Polestar Educator Amy Dixon has an extensive fitness background, spanning well over 20 years and include numerous types of trainings. She also has experience working with breast cancer survivors, through classes and private sessions that help them rehabilitate and reintroduce positive movement experiences. Amy has shared with us her experiences and as well as useful insights on what to expect when dealing with cancer clients and how to make the sessions the best they can be.
23 years ago, I was working as a personal trainer. I also had issues with 2 herniated discs. I began working with a Pilates teacher and was amazed to discover such positive results through this practice to alleviate my pain. Because of this, I was inspired to train to become a Pilates instructor. After a few years, I found Polestar and completed the Transition program. It was after Polestar that I was drawn to work with ailing clients, using Polestar’s principles. Throughout my career, I have seen the full range of symptoms breast cancer sufferers experience. These symptoms include:
- Decreased shoulder range of motion and strength
- Poor posture
- Peripheral neuropathy
- Increased risk of premature osteoporosis
- Increased risk of lymphedema and sarcopenia
- Impaired ability to perform daily tasks
These issues are compounded with emotional stress and frame of mind, which can irritate the symptoms further.
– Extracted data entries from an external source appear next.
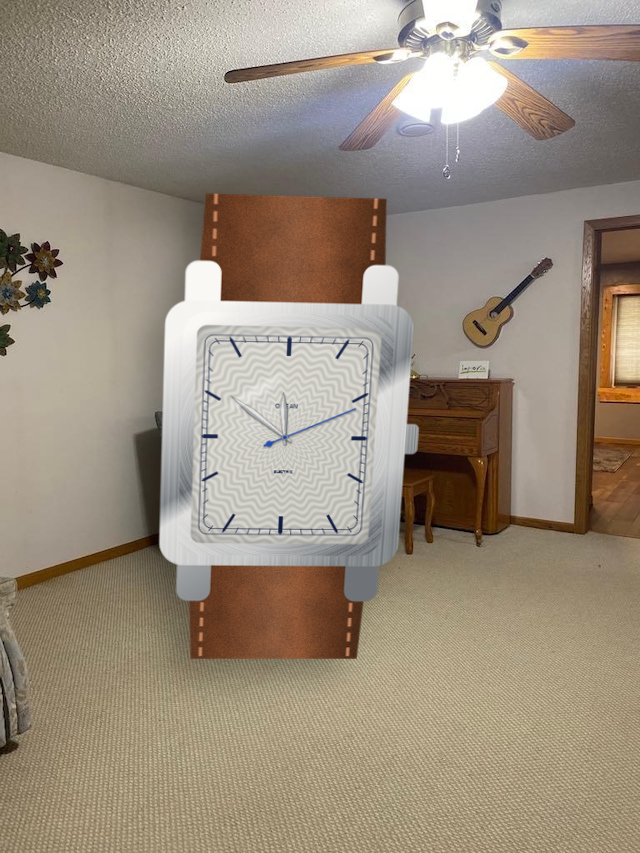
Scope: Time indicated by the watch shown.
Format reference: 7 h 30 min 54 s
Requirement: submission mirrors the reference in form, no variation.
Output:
11 h 51 min 11 s
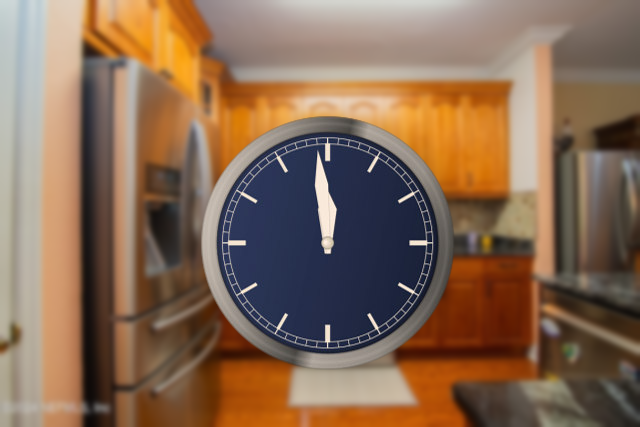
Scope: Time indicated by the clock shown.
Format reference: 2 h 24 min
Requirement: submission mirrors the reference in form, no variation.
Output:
11 h 59 min
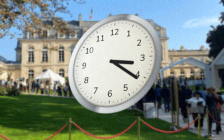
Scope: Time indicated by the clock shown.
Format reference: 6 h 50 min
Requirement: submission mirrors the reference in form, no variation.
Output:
3 h 21 min
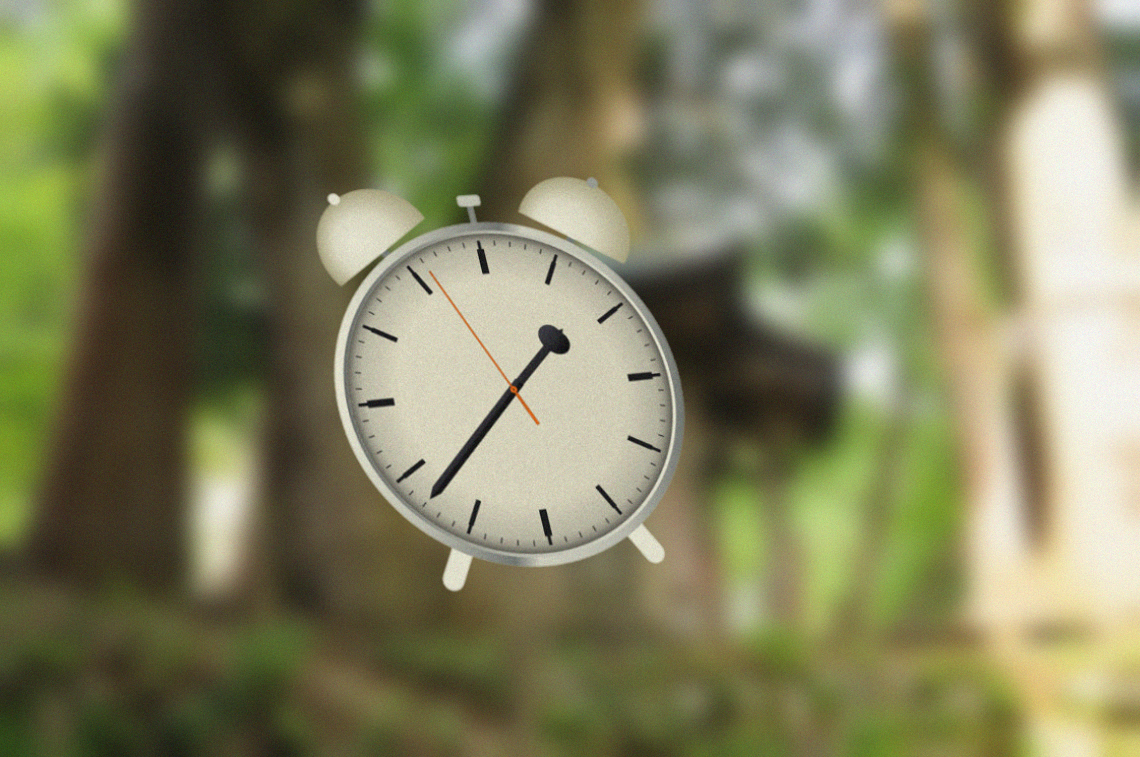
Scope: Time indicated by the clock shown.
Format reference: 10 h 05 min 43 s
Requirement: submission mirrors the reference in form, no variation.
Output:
1 h 37 min 56 s
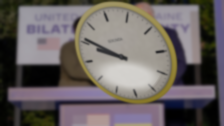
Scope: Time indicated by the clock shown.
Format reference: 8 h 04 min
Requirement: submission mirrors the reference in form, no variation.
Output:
9 h 51 min
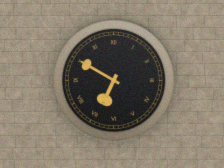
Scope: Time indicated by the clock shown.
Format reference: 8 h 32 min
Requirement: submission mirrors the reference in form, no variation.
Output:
6 h 50 min
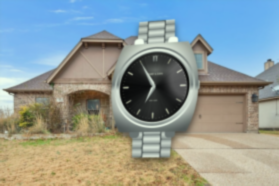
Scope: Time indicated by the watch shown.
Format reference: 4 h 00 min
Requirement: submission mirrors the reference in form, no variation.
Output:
6 h 55 min
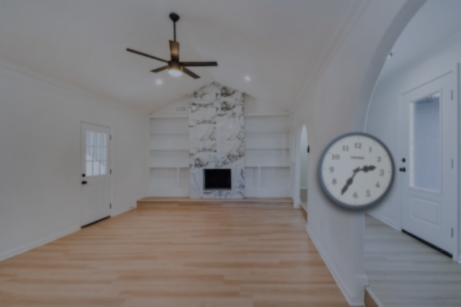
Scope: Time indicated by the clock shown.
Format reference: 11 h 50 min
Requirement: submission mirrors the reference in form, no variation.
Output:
2 h 35 min
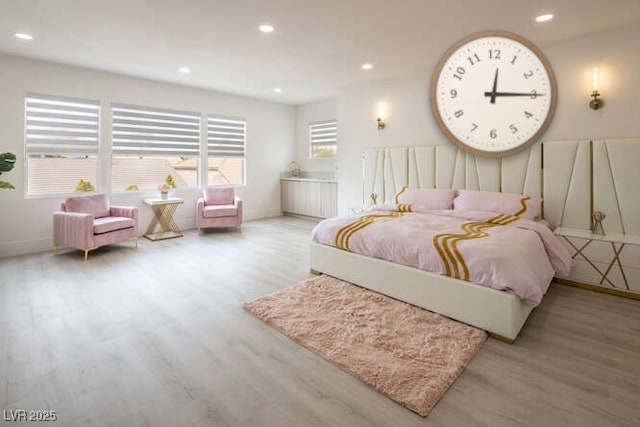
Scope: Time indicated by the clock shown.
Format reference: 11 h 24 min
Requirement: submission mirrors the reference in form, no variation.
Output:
12 h 15 min
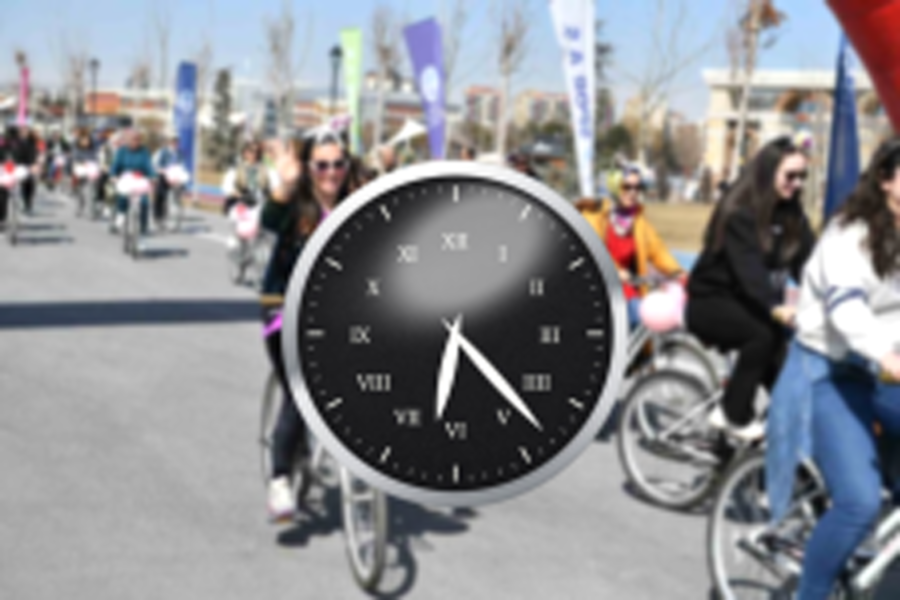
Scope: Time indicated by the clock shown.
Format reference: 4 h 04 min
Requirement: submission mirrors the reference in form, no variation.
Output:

Post-surgery breast cancer patients tend to limit their movement to the point that they set back their recovery. Many also develop guarding habits, such as raising the arm on the affected side to protect against being touched or jostled, which can cause further mobility problems in the shoulder area. This is where Pilates can retrain some of those detrimental habits as it is critical to avoid these habits from developing further in order to expedite recovery. It is more difficult to restore shoulder mobility in patients who stay guarded in a sling for six to eight weeks, for example.
Clients with a positive outlook and a willingness to progress tend to have better results with movement. It can be scary for the client to move, so much encouragement and compassion is needed! Private sessions are ideal for this type of client in order for them to feel more comfortable and to participate without feeling self-conscious.
To reintroduce patients into everyday movement, it’s best to start with low-intensity Pilates routines that focus on the upper body. During cancer rehabilitation, the concepts of breathing, pelvic and lumbar spine alignment, rib cage placement, shoulder mobility and stability, and head and neck alignment can be applied to any Pilates movement. Bringing awareness to posture can be the first step in improving daily activities. Putting the body in a position where it moves and reacts more efficiently can take away unwanted stress and strain. Developing proper movement patterns will also allow the body to heal in a way that reduces the likelihood of compensatory injuries.
When dealing with cancer patients, you must also be aware of their progress as well as keep close communication with their physical therapist. It is important to know the types of issues they are dealing with, and by keeping good communication with their PT, you can ensure the proper contraindications are noted before creating a program for these clients. Watch for fatigue, swelling, limited range of motion, and pain while working with these clients.
Ultimately, our Pilates practice can greatly improve the mobility, range and posture of survivors. Creating a positive movement experience is key.